Ein Werk, wie geschrieben für die Lucerne Festival Strings
Dieses Stück ist den Strings buchstäblich auf den Leib, bzw. auf die Instrumente geschrieben. Da können sie ihre Kammermusik Qualitäten, im wahrsten Sinn des Wortes, voll ausspielen. Wie meistens sitzt der künstlerische Leiter mit seiner 1. Geige unruhig auf der Stuhlkante und orchestriert die wunderbaren Dialoge zwischen den Instrumenten, wobei er mit seiner Stradivari den Tarif durchgibt, was seine eingeschworene Truppe zu Höchstleistungen antreibt und dabei wirken alle doch sichtlich vergnügt, nie angestrengt, gar verbissen.

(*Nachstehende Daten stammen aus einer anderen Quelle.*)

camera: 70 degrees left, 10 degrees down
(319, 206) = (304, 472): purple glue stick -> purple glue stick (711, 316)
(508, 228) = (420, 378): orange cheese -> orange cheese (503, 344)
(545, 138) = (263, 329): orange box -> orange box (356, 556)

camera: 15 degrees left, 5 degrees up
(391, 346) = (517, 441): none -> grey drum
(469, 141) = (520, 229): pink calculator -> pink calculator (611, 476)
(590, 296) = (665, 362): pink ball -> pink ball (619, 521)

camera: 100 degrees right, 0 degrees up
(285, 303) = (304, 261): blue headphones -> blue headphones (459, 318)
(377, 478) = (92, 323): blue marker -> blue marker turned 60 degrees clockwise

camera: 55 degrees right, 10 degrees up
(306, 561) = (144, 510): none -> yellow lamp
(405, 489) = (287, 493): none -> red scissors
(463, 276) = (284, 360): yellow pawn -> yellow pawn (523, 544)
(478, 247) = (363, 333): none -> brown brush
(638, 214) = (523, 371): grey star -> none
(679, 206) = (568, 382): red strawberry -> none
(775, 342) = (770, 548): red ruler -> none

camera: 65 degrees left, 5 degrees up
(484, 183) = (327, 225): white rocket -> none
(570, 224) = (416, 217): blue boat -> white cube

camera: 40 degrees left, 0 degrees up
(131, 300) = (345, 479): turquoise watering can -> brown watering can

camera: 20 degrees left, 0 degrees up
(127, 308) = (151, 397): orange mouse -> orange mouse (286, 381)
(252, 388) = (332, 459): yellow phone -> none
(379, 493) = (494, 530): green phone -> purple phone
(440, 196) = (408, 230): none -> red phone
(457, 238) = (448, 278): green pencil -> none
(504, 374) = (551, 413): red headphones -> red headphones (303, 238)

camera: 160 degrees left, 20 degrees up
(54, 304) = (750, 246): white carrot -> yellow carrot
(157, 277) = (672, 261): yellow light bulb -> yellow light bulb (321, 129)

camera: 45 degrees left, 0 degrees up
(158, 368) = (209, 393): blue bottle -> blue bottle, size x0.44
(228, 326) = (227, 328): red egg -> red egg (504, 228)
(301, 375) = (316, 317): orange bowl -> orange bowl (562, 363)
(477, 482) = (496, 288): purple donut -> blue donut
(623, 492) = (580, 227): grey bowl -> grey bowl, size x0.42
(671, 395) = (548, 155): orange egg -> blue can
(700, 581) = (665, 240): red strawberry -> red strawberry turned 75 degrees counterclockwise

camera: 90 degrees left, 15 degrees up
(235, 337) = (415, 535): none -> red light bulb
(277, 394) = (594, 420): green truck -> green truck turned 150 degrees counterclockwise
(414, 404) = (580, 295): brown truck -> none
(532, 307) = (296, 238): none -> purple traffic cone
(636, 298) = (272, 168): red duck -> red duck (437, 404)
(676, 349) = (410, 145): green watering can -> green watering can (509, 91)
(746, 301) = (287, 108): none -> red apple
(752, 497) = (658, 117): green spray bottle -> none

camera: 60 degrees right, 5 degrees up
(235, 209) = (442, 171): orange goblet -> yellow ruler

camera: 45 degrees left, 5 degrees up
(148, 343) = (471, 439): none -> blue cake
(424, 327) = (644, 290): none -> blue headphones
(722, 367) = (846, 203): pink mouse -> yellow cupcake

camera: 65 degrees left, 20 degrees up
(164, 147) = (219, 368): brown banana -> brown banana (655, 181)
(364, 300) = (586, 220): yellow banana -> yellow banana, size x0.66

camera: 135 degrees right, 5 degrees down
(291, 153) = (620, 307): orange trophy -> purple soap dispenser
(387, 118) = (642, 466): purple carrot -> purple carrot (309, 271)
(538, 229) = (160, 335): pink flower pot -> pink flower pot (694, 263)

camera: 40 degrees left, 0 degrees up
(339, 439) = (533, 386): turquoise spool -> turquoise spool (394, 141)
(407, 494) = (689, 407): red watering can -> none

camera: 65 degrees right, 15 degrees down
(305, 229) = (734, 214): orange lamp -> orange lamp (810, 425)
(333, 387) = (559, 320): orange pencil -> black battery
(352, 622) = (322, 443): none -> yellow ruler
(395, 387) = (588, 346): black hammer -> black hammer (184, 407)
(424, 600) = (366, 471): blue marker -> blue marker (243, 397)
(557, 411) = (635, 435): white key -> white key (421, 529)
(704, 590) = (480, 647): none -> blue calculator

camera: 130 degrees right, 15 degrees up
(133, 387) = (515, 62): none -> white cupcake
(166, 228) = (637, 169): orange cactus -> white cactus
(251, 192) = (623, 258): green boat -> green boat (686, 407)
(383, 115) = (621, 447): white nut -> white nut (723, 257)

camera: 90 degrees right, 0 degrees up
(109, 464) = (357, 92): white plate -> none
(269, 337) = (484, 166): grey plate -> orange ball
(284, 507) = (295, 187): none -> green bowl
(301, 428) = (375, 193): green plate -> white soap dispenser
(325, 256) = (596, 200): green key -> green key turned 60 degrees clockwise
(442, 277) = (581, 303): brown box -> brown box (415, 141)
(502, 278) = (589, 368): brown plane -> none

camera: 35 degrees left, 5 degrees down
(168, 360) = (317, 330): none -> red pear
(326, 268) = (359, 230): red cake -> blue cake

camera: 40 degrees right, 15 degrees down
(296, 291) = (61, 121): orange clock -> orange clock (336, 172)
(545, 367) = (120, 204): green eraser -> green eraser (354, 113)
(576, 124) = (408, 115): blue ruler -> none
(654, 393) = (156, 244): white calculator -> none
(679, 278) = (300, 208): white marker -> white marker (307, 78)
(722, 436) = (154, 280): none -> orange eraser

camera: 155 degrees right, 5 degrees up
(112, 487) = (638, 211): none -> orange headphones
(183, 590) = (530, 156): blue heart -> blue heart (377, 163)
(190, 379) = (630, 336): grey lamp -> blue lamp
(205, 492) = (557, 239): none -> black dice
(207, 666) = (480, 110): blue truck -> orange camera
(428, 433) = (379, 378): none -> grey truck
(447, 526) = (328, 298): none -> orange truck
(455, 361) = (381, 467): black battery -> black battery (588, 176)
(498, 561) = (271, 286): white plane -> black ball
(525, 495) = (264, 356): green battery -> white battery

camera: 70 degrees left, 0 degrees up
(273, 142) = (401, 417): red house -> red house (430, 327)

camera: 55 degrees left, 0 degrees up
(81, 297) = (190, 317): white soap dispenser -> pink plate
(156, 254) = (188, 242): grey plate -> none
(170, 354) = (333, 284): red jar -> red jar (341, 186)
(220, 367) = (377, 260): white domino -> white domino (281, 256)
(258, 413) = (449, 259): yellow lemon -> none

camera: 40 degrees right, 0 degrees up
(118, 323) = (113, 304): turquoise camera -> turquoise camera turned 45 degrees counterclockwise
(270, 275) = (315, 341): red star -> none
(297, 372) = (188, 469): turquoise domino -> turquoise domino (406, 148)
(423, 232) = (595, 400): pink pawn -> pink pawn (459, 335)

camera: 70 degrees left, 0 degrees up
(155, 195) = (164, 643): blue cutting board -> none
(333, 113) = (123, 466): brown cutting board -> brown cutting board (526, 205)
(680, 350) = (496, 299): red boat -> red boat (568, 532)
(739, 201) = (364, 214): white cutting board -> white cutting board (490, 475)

Ein Weltklasse Orchester in vollkommener Harmonie
Ob die Celli mit ihren Pizzicato die Violinen bei ihren Läufen kontrapunktieren oder die sanften, trotzdem resoluten Crescendi der Bratschen zum voluminösen Tutti überführen, der Organismus dieses Klangkörpers atmet in höchster Harmonie, bietet Kammermusik auf Weltklasseniveau. Das haben längst auch ausländische Konzertveranstalter gemerkt, wie die sich mehrenden Auslandsengagements für das Orchester zeigen.
Als erstes Schweizer Orchester in der Hamburger Elbphilharmonie
So waren die „Lucerne Festival Strings“ u.a. das erste Schweizer Orchester überhaupt, das die Ehre hatte, in der Hamburger Elbphilharmonie, dem momentan wohl spektakulärsten und, aufgrund seiner Akustik berühmtesten Konzertgebäude der Welt, zu konzertieren. Dort gastieren sie auch am kommenden 16. Juni wieder, zwei Tage nachdem sie die Berliner im dortigen Konzerthaus beglückt haben werden.
Begeistertes Publikum feierte die Musiker
Das diesen Musikern treue Publikum im sehr gutgefüllten Konzertsaal, belohnte die Protagonisten mit einem langanhaltenden, starken Applaus, was diesen ein Lächeln in die glücklichen Gesichter zauberte, zumal die einzelnen Register jeweils noch eine Sonderakklamation abholen durften. Ich bin mir sicher, dass es, Dank solch grossartigen Konzerten, nicht mehr lange dauert, bis ich schreiben kann. vor ausverkauften Rängen und nicht mehr im sehr gut besetzten Konzertsaal.